Normal cpu bios temp

Depending on the mobo, I believe that reading is incorrect. Before I had windows installed on my pc, the CPU temp in my BIOS was 55C and after I got windows installed, I installed hwmonitor and the temp was ~30C idle which is much more realistic. My CPU is the i3 4160 and I too am using the stock cooler. Mobo is an ASRock H97 chipset.
 
Guys,

A single Analog Thermal Diode located in the center under the Cores measures "CPU" temperature, which is the overall temperature of the entire processor. The Analog value is converted to Digital (A to D) by the Super I/O (Input / Output) chip on the motherboard, then is calibrated to look-up tables coded into BIOS for each socket-compatible processor.

CPU temperature in BIOS is higher than in Windows at idle, because BIOS starts the processor at boot voltage to ensure that it can initialize under any conditions. The monitoring utilities provided by motherboard manufacturers on your Driver DVD reads CPU temperature. Thermal code can vary greatly between BIOS suppliers and version updates, and can be wrong by up to 30C. BIOS or CPU temperature may not be accurate.

You might want to give this Tom's Sticky a read: Intel Temperature Guide - http://www.tomshardware.com/forum/id-1800828/intel-temperature-guide.html

CT :sol:
 


thanks ill try that!!!!!! i was just wondering some people say that bios temps are very high coz the cpu is running at full load or something am i right? when i start at bios temps are at 31-33c then after a few minutes it rises upto 44-50c... so i guess in these temps are normal???
 
ccampy,

It's always a great idea to read the entire thread before you post. Did you happen to read this above?

" ... A single Analog Thermal Diode located in the center under the Cores measures "CPU" temperature, which is the overall temperature of the entire processor. The Analog value is converted to Digital (A to D) by the Super I/O (Input / Output) chip on the motherboard, then is calibrated to look-up tables coded into BIOS for each socket-compatible processor.

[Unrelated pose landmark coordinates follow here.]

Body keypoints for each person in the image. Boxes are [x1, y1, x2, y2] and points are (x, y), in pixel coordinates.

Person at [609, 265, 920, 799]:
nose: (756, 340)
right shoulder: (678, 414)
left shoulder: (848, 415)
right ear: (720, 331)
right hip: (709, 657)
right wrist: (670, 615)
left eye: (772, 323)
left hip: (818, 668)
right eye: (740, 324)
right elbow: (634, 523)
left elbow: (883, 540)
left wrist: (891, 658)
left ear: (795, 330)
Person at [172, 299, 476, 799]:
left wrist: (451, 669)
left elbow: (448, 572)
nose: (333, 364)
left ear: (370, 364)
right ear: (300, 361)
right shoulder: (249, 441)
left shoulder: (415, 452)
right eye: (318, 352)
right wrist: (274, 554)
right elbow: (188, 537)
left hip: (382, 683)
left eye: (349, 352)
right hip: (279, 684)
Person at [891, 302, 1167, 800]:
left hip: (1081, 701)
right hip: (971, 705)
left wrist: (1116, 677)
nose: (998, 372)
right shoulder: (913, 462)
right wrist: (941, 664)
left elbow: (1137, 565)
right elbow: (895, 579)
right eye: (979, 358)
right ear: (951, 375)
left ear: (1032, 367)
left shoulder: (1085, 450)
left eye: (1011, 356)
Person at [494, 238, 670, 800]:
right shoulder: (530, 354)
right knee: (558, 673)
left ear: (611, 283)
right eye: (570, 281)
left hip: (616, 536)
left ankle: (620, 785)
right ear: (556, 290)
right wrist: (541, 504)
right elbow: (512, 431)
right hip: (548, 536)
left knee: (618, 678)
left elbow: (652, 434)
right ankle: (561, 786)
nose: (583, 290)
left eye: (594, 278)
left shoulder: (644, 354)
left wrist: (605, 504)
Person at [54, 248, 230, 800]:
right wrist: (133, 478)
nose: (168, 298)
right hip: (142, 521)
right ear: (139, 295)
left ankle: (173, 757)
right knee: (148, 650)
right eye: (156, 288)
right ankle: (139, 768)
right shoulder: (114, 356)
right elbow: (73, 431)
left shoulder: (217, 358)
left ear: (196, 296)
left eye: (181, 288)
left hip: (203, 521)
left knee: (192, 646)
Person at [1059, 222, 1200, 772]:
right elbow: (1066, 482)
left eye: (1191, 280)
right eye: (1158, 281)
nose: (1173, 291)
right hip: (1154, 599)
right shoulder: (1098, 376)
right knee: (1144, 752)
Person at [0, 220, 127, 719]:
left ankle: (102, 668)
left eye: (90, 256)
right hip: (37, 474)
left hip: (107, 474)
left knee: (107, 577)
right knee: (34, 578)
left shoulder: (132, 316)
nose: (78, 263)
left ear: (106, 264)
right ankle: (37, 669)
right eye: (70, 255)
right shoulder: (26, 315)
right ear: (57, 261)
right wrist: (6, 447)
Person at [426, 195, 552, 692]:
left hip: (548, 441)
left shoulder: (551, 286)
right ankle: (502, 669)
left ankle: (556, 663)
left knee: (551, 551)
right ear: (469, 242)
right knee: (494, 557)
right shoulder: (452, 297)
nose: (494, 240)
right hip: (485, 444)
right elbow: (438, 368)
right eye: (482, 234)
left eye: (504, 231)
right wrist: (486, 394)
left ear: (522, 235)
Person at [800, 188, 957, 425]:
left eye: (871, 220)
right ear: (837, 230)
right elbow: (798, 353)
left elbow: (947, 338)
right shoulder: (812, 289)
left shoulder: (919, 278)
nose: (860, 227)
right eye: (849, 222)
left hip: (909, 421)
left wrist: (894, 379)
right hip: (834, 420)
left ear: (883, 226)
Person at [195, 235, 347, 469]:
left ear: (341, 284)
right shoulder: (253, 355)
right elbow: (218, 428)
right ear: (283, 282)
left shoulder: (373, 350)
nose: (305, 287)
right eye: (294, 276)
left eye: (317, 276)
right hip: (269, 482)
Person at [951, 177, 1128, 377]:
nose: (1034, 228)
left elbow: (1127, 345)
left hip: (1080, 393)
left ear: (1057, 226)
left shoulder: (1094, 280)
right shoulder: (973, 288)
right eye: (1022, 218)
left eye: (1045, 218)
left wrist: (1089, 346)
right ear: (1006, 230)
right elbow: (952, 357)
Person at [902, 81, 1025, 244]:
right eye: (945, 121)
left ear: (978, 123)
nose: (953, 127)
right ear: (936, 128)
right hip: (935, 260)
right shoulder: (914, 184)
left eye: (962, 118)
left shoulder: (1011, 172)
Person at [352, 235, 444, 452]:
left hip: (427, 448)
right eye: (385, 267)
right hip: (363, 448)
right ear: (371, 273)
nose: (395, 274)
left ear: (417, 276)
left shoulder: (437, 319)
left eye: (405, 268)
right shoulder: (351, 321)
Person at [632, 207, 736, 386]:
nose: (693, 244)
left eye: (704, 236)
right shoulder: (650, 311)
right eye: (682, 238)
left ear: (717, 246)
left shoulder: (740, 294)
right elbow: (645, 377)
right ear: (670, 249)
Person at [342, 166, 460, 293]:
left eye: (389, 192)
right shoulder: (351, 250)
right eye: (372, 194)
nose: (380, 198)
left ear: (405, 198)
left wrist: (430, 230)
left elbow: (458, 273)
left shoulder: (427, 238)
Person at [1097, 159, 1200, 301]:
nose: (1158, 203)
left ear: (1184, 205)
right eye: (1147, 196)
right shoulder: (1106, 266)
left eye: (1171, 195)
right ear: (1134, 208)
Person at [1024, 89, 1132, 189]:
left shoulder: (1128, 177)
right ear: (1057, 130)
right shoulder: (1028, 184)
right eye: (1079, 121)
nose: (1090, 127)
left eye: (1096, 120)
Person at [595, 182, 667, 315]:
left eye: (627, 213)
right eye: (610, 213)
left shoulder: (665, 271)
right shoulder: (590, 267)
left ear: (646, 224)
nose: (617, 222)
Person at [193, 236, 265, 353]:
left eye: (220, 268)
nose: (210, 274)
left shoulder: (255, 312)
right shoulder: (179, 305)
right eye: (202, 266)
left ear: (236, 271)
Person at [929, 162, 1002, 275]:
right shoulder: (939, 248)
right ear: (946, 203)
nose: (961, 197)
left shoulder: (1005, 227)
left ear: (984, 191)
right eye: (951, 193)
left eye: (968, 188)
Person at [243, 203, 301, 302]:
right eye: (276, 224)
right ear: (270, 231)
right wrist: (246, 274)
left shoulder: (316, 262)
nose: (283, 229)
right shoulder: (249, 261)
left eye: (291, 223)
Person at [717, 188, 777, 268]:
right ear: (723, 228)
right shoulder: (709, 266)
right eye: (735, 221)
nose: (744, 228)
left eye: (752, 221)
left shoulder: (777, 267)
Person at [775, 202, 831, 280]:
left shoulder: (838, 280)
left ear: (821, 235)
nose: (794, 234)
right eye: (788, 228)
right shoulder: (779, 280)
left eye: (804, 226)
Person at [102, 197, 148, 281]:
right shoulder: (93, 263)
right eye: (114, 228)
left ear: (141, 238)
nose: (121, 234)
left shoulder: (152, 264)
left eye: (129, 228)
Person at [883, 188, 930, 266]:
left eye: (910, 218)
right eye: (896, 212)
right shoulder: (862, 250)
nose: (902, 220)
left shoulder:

CPU temperature in BIOS is higher than in Windows at idle, because BIOS starts the processor at boot voltage to ensure that it can initialize under any conditions. The monitoring utilities provided by motherboard manufacturers on your Driver DVD reads CPU temperature. Thermal code can vary greatly between BIOS suppliers and version updates, and can be wrong by up to 30C. BIOS or CPU temperature may not be accurate.